# 练习任务
1 > 请从节选原文中摘录一段文字，从含有“它还为每个parent/ch”的词语处开始，到“nt），则包含文档的_id。”之后结束。
2 > 根据节选原文，对于my_parent⇒[my_child，another_child]关系，join字段会创建一个什么名称的附加字段？
3 > 将节选原文中的句子“此字段的名称是join字段的名称，后跟＃和关系中parent的名称。”译成英语。

# 节选原文
它还为每个parent/child关系创建一个字段。此字段的名称是join字段的名称，后跟＃和关系中parent的名称。因此，例如对于my_parent⇒[my_child，another_child]关系，join字段会创建一个名为my_join_field＃my_parent的附加字段。

如果文档是子文件（my_child或another_child），则此字段包含文档链接到的parent_id，如果文档是parent文件（my_parent），则包含文档的_id。

搜索包含join字段的索引时，始终在搜索响应中返回这两个字段：

上面的描述比较绕口，我们还是以一个例子来说说明吧：

    GET my_index/_search

    {

      "query": {

        "match_all": {}

      },

      "sort": ["_id"]

    }

这里我们搜索所有的文档，并以_id进行排序：

    {

      "took" : 2,

      "timed_out" : false,

      "_shards" : {

        "total" : 1,

        "successful" : 1,

        "skipped" : 0,

        "failed" : 0

      },

      "hits" : {

        "total" : {

          "value" : 4,

          "relation" : "eq"

        },

        "max_score" : null,

        "hits" : [

          {

            "_index" : "my_index",

            "_type" : "_doc",

            "_id" : "1",

            "_score" : null,

            "_source" : {

              "text" : "This is a question",

              "my_join_field" : "question" (1)

            },

            "sort" : [

              "1"

            ]

          },

          {

            "_index" : "my_index",

            "_type" : "_doc",

            "_id" : "2",

            "_score" : null,

            "_source" : {

              "text" : "This is another question",

              "my_join_field" : "question" (2)

            },

            "sort" : [

              "2"

            ]

          },

          {

            "_index" : "my_index",

            "_type" : "_doc",

            "_id" : "3",

            "_score" : null,

            "_routing" : "1",

            "_source" : {

              "text" : "This is an answer",

              "my_join_field" : {

                "name" : "answer", (3)

                "parent" : "1"     (4)

              }

            },

            "sort" : [

              "3"

# 所给资料

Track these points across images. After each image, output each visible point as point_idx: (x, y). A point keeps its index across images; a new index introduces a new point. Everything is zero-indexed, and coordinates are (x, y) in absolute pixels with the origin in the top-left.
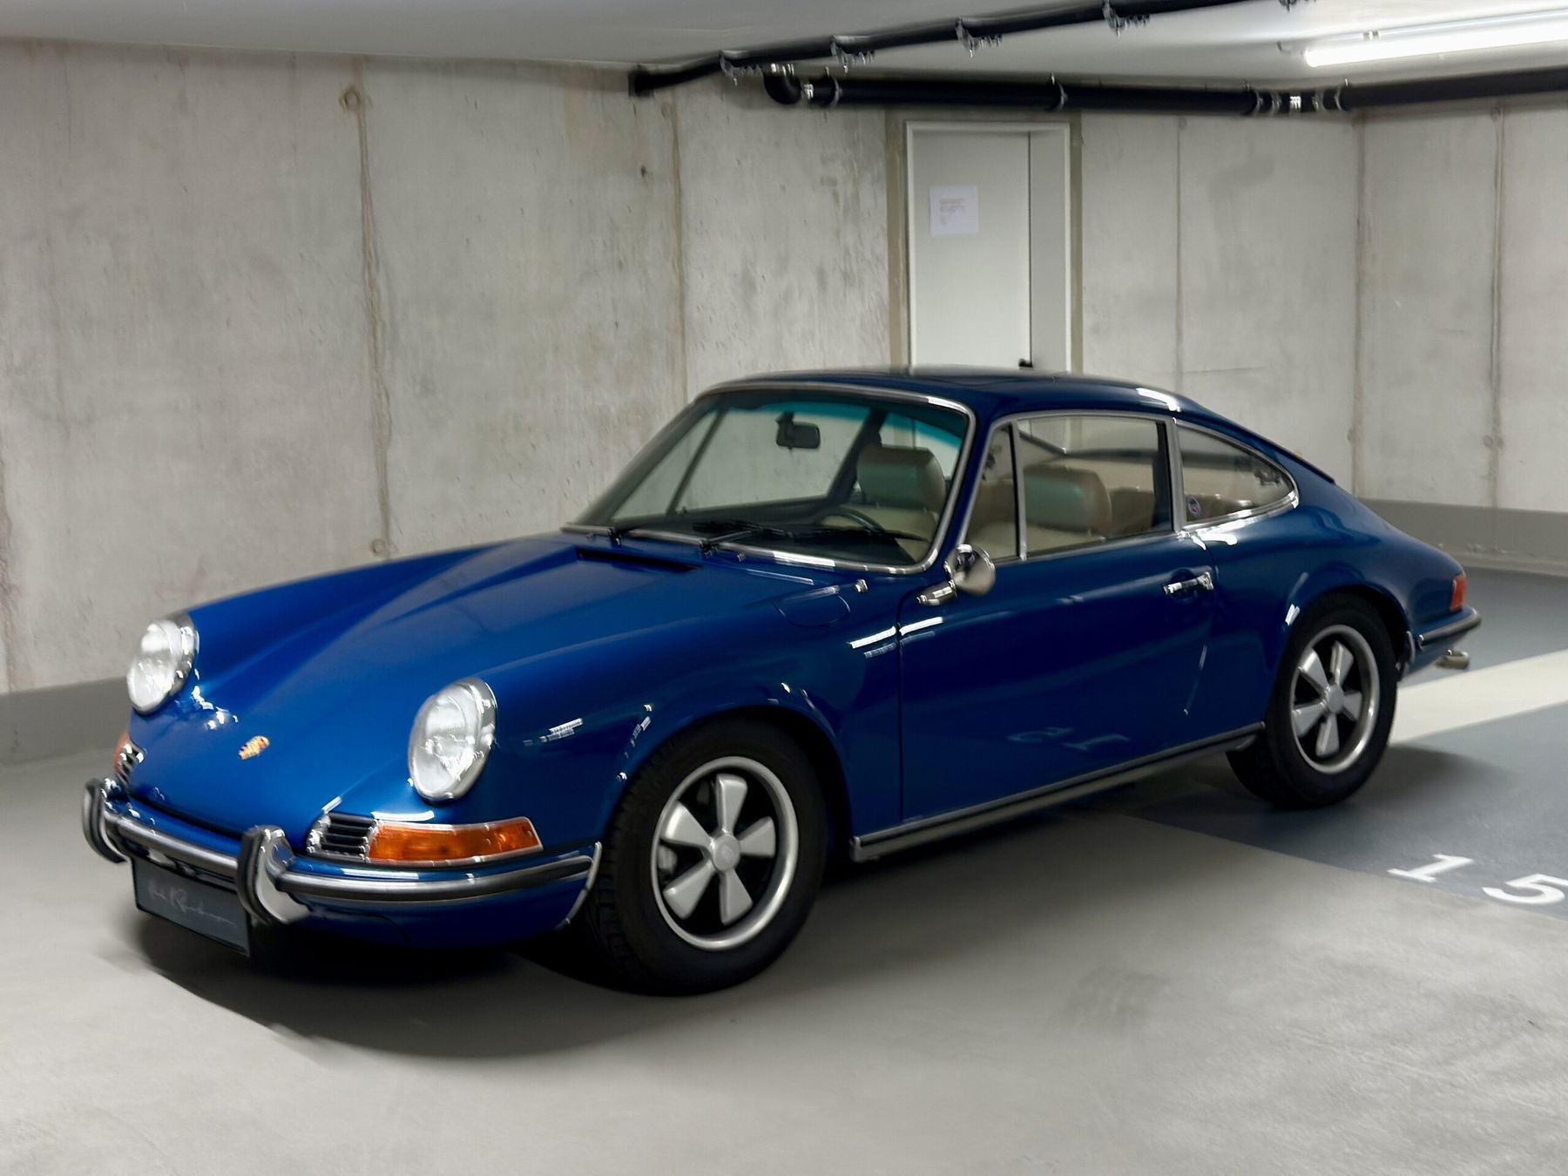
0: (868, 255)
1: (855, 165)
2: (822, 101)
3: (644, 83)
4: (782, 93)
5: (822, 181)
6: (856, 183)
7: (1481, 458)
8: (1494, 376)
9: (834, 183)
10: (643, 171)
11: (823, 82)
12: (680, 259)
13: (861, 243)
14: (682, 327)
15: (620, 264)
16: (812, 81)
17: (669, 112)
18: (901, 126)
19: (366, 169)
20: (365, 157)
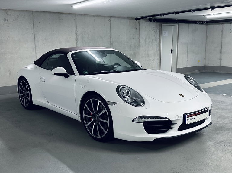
0: (157, 38)
1: (156, 28)
2: (154, 21)
3: (137, 19)
4: (150, 20)
6: (157, 30)
7: (219, 61)
8: (221, 52)
9: (154, 30)
10: (136, 28)
11: (155, 19)
12: (139, 37)
13: (157, 36)
14: (139, 45)
15: (134, 38)
16: (154, 19)
17: (139, 22)
18: (161, 24)
19: (110, 28)
20: (110, 26)
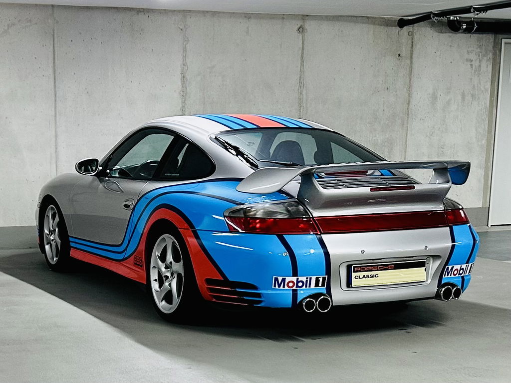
0: (482, 89)
1: (480, 55)
2: (468, 30)
3: (403, 23)
4: (454, 27)
5: (467, 60)
6: (480, 61)
9: (472, 61)
10: (399, 55)
11: (470, 23)
13: (480, 84)
14: (408, 112)
15: (388, 89)
16: (466, 23)
17: (411, 34)
18: (500, 41)
19: (302, 53)
20: (303, 49)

# 参考答案
1 >
它还为每个parent/child关系创建一个字段。此字段的名称是join字段的名称，后跟＃和关系中parent的名称。因此，例如对于my_parent⇒[my_child，another_child]关系，join字段会创建一个名为my_join_field＃my_parent的附加字段。

如果文档是子文件（my_child或another_child），则此字段包含文档链接到的parent_id，如果文档是parent文件（my_parent），则包含文档的_id。

2 > my_join_field＃my_parent

3 > The name of this field is the name of the join field, followed by # and the name of the parent in the relationship.